Olá Judite
Espero que esta carta te encontre de boa saúde, minha amiga. Do meu lado tudo bem.
Escrevo-te hoje para te falar de alguns aspectos interessantes sobre a vida e a economia desta nossa cidade de Maputo.
Porque, na capital, estamos a assistir a fenómenos que parecem contraditórios,
embora talvez não o sejam.
Eu explico:
Por um lado toda a gente fala de uma grande crise económica.

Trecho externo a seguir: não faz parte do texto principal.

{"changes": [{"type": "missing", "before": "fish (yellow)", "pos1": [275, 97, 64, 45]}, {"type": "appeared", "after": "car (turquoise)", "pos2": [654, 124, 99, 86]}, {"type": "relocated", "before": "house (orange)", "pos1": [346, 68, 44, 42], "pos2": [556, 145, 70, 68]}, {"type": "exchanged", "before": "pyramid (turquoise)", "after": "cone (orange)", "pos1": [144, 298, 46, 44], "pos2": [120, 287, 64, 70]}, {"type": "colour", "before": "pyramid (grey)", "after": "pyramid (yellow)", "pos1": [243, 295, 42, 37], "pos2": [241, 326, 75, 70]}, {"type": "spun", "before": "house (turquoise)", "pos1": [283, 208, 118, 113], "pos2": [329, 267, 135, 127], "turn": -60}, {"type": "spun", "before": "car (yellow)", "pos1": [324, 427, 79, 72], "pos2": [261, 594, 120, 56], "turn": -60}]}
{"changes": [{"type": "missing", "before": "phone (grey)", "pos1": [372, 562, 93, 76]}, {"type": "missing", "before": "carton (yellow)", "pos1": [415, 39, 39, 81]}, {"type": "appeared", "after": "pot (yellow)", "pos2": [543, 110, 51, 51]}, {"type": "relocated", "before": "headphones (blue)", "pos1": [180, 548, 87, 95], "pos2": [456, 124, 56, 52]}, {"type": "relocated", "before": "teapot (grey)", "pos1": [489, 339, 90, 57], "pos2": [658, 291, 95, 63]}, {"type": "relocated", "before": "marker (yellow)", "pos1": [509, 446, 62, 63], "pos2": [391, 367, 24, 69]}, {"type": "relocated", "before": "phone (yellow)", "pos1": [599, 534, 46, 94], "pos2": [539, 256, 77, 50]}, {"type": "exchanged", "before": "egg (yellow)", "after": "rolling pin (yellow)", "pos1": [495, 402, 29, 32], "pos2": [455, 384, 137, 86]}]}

Pequenas e medias empresas estão a ir à falência todos os dias, toda a gente deve a toda a gente e ninguém sabe se e quando vai poder pagar.
Por outro lado, na baixa da cidade crescem prédios de um tamanho enorme, iguais ou mais altos que o famoso “33 andares”, que foi o nosso recorde por muitos anos. E não há um palmo de terreno disponível, e as novas empresas nascem e crescem como cogumelos, muitas delas ostentando nomes em ingles para parecerem mais sofisticadas.

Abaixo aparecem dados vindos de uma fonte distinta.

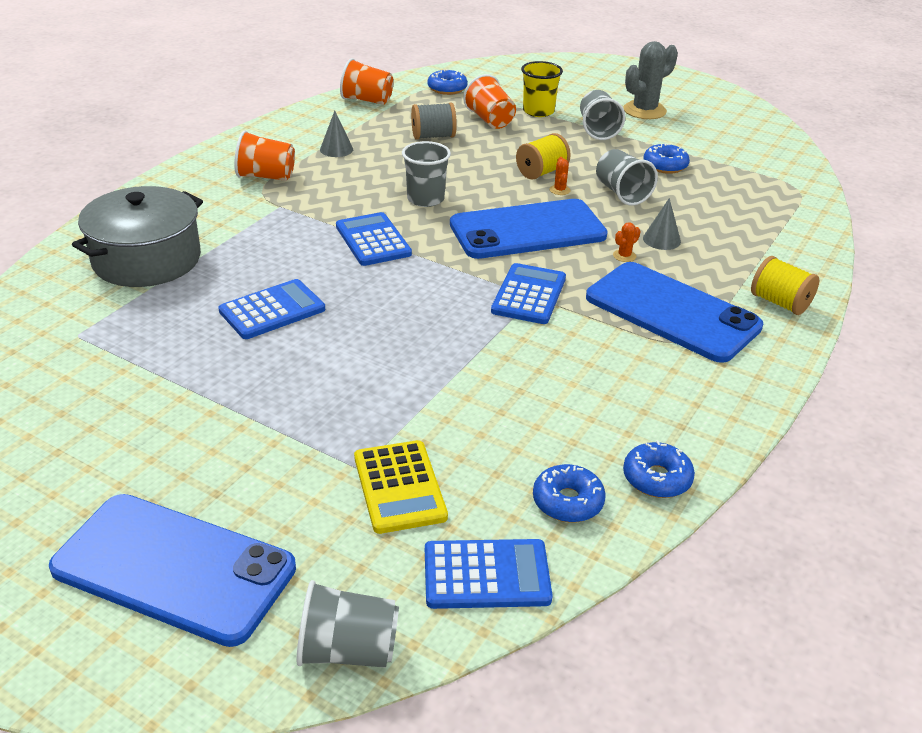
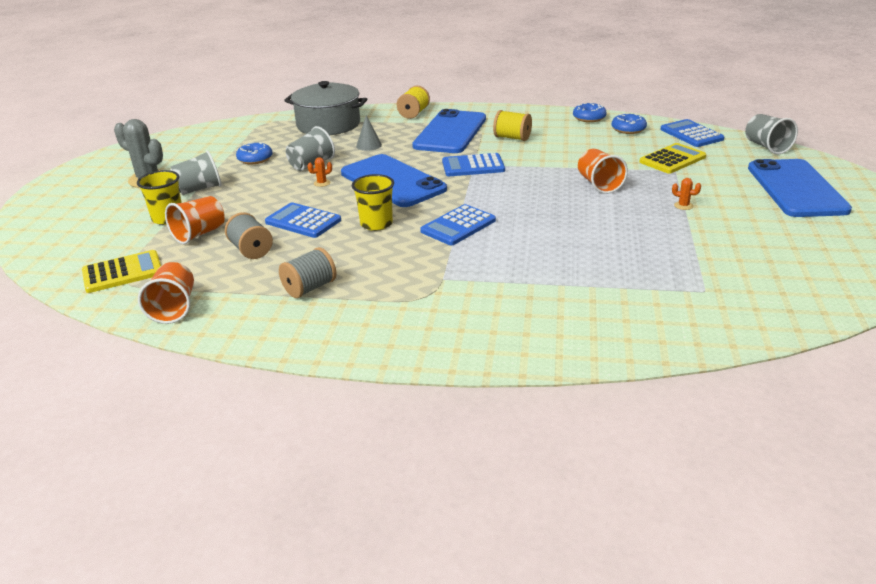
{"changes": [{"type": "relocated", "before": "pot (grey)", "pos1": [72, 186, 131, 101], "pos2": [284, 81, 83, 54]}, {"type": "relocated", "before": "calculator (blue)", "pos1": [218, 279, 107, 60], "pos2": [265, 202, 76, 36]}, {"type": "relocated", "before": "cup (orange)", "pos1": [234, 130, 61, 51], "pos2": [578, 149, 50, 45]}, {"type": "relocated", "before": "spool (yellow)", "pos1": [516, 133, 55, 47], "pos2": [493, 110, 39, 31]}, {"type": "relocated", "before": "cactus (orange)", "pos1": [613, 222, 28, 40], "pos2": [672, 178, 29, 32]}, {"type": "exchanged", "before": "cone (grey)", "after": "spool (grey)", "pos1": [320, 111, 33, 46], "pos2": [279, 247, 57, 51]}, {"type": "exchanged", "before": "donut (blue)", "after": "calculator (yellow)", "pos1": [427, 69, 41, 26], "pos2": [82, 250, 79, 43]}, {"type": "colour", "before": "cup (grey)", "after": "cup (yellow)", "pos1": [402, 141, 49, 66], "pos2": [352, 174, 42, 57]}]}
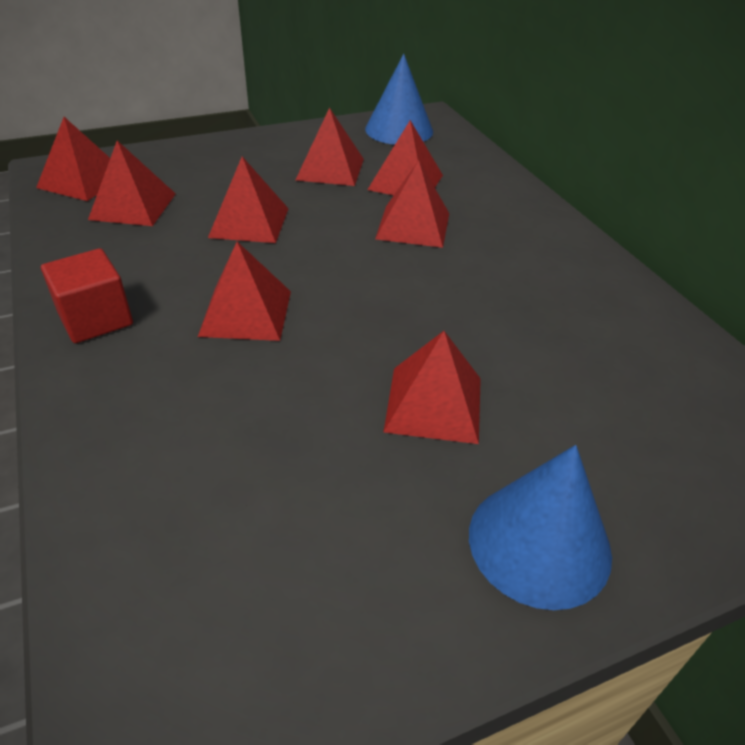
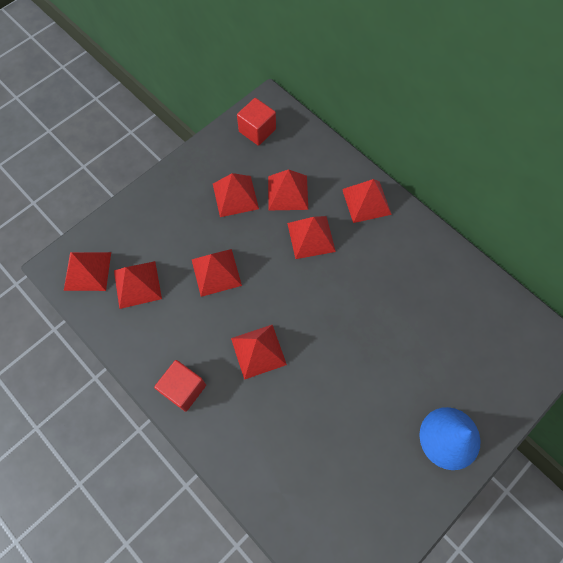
{"changes": [{"type": "relocated", "before": "pyramid (red)", "pos1": [384, 331, 97, 113], "pos2": [342, 179, 50, 44]}, {"type": "exchanged", "before": "cone (blue)", "after": "cube (red)", "pos1": [365, 54, 68, 91], "pos2": [237, 98, 39, 48]}]}
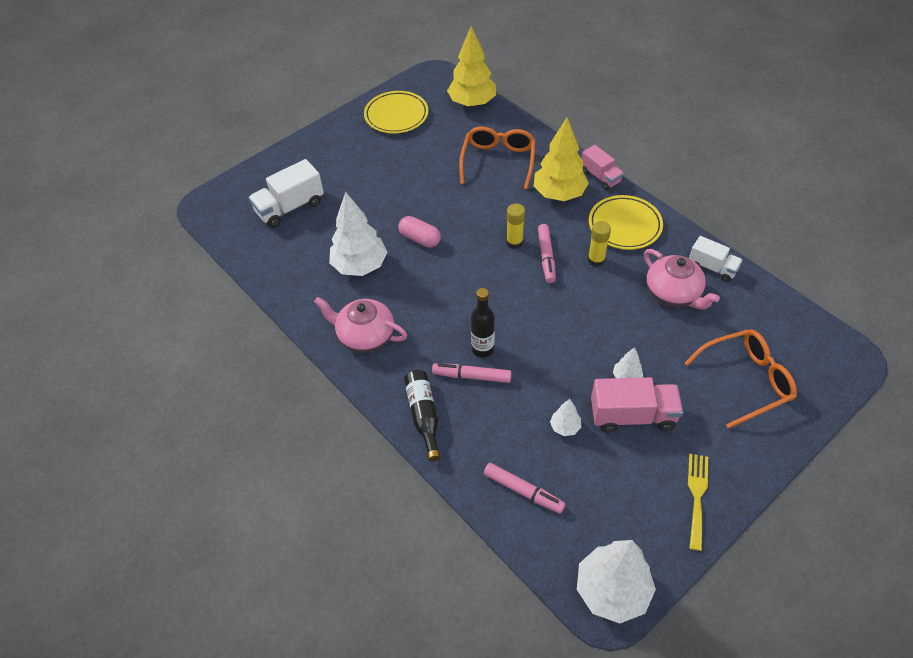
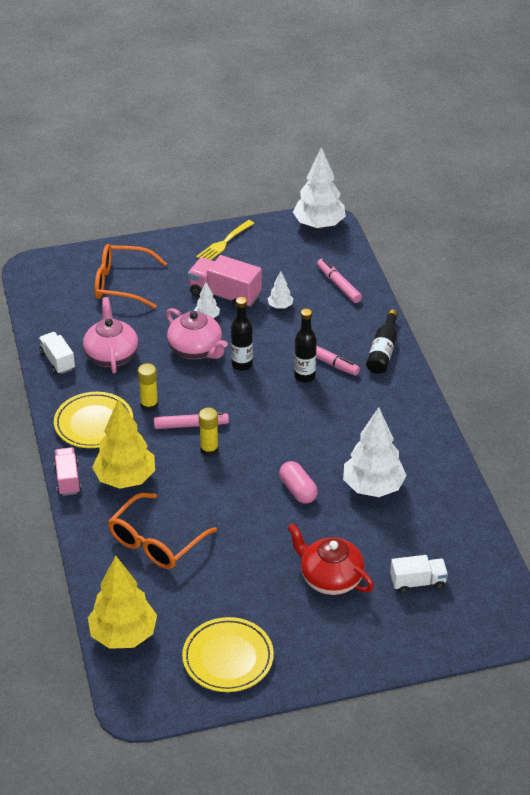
{"changes": [{"type": "appeared", "after": "bottle (black)", "pos2": [231, 297, 22, 74]}, {"type": "appeared", "after": "teapot (red)", "pos2": [288, 523, 86, 72]}, {"type": "relocated", "before": "teapot (pink)", "pos1": [314, 297, 93, 56], "pos2": [166, 308, 62, 51]}, {"type": "spun", "before": "marker (pink)", "pos1": [538, 224, 18, 59], "pos2": [154, 412, 75, 17], "turn": 60}, {"type": "size", "before": "truck (white)", "pos1": [249, 159, 75, 69], "pos2": [390, 555, 58, 39], "scale": 0.64}]}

Há poucos dias estive a ler uma lista de novas empresas ligadas ao sector da exploração mineral e dos seus donos. Embora as empresas sejam muitas, na prática os proprietários são relativamente poucos. E agrupados em muito poucas famílias (dessas de pai, mãe e filhos). Os que não cabem nestas poucas famílias cabem todos, sem excepção, na grande família FRELIMO.

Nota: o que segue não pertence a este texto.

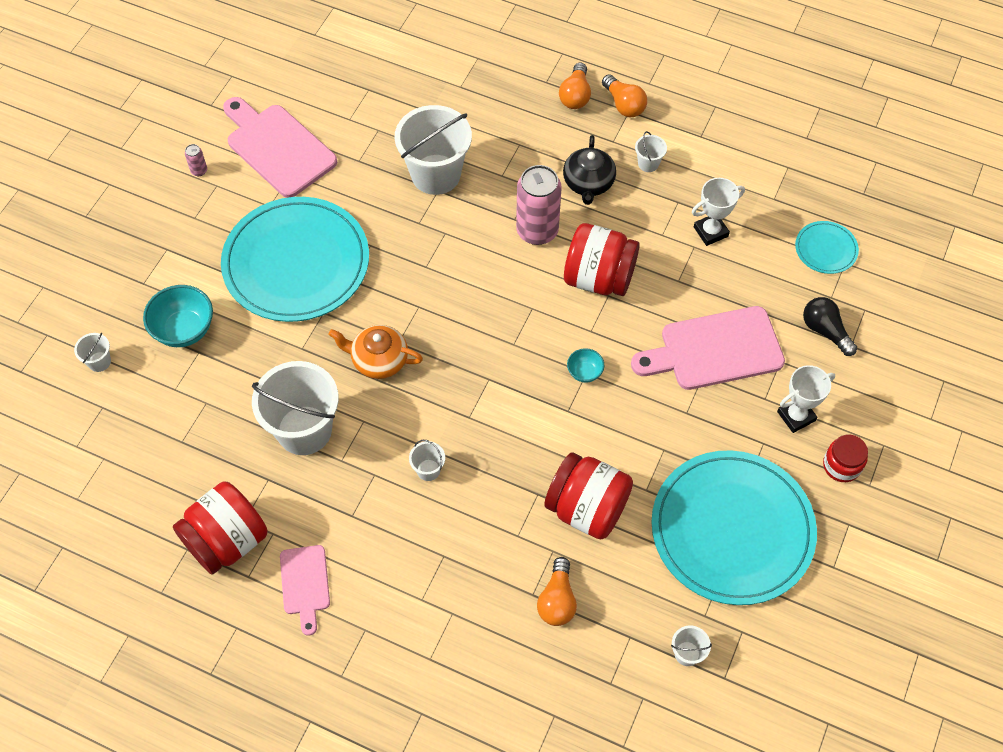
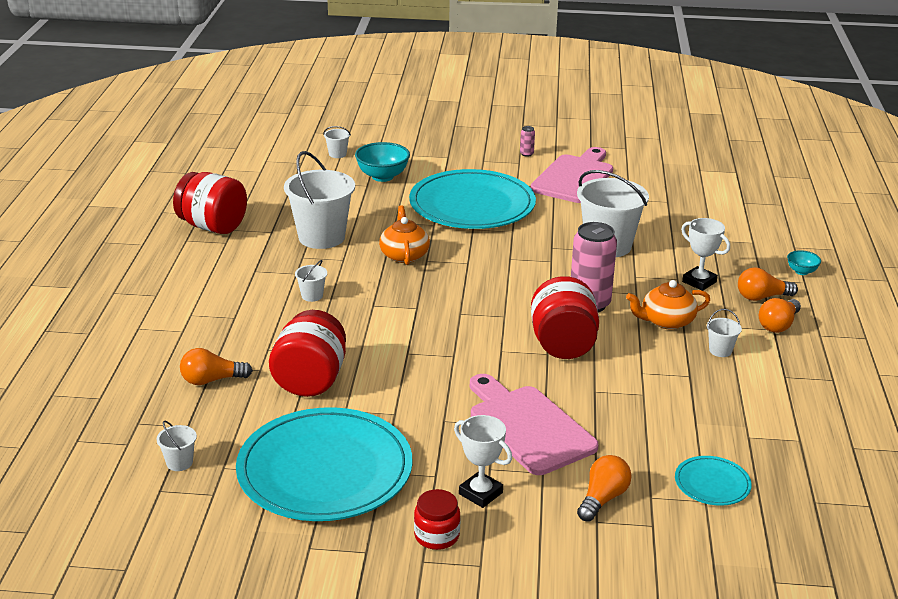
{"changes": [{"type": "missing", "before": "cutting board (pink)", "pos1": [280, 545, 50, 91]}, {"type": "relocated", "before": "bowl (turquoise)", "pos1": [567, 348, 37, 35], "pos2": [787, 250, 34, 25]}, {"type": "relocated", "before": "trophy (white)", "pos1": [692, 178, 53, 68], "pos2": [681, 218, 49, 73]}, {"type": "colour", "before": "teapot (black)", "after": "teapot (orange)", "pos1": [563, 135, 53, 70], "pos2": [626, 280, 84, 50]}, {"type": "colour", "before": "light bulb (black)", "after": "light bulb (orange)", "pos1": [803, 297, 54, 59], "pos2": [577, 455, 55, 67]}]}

Vais-me dizer que não nos devemos admirar. Que são pessoas com espírito empreendedor e, portanto, que avançam logo para as áreas onde o seu empreendedorismo pode dar frutos.
Mas a mim parece é que são pessoas com informação privilegiada sobre o que se está a passar na economia nacional e que, portanto, se adiantam aos outros sectores da população que ignoram ainda as possibilidades que se estão a abrir no mercado.
E o resultado é que, quando ouvimos falar de um novo grande projecto no país e ficamos a saber quem são os seus proprietários, descobrimos que há os grandes investidores estrangeiros, que foi quem colocou lá o seu dinheiro, e, depois, aparecem essas pequenas empresas que lá estão por obra e graça do Espírito Santo. E é até melhor não investigarmos melhor as razões do tal Espírito Santo, para não irmos descobrir coisas que ninguém gosta de saber.
Num país em que a burguesia praticamente não existia, nós estamos a criar a nossa a partir do controlo do Estado. Quem controla o Estado é quem dá autorizações, concede benefícios e contratos e permite que outros prosperem. Em troco, é claro, de uma fatia dessa prosperidade.
Quem controla o Estado controla também as empresas públicas, lá colocando a mamar na teta os seus filhos, afilhados e amigos, por pouco ou nada que eles percebam da actividade das tais empresas.
E, é claro, todos esses benefícios acabam por ficar fechados no círculo íntimo da mesma família política.
O resultado é que a burguesia que está a nascer no país não deriva de factores económicos mas sim de factores políticos. Não se chega a burguês devido ao trabalho aturado e às capacidades de produzir e vender.
Chega-se devido à capacidade de votar como o chefe manda, de não fazer ondas, de dar lustro ao sapato do chefe, de aplaudir entusiasticamente.
Isto para não falarmos dos que enriquecem, do dia para a noite, através de meios claramente criminosos, mais ou menos ligados a pós, comprimidos e
fumos. Também esses discretamente tolerados pelo Poder, que mostra enormes dificuldades para ver o que se está a passar.
Está agora muito na moda falarmos de gerações. A minha esperança é que a geração dos filhos destes novos burgueses de hoje passe a ganhar a vida de forma mais digna que a dos seus pais.
Mas não tenho grande esperança. Diz-se que “de pequenino é que se torce o pepino” e a sensação que tenho é que estes nossos “pepinos” estão a ser
torcidos para o mau lado.
Esperemos que eu me engane.
Um abraço para ti do
2 comments:
a nomeklatura esta em tudo neste Pais, e o curioso é que onde o papa esta o filhinho esta atras, ate nas empresas mineiras,o meu pai é que dormiu cedo e nao foi a luta ,teria sido o homem do primeiro tiro e hoje eu seria da nomeklatura que pena .
Amigo Chauque, esta é uma triste realidade, a nomenklatura e os seus familiares tomaram Moçambique de assalto!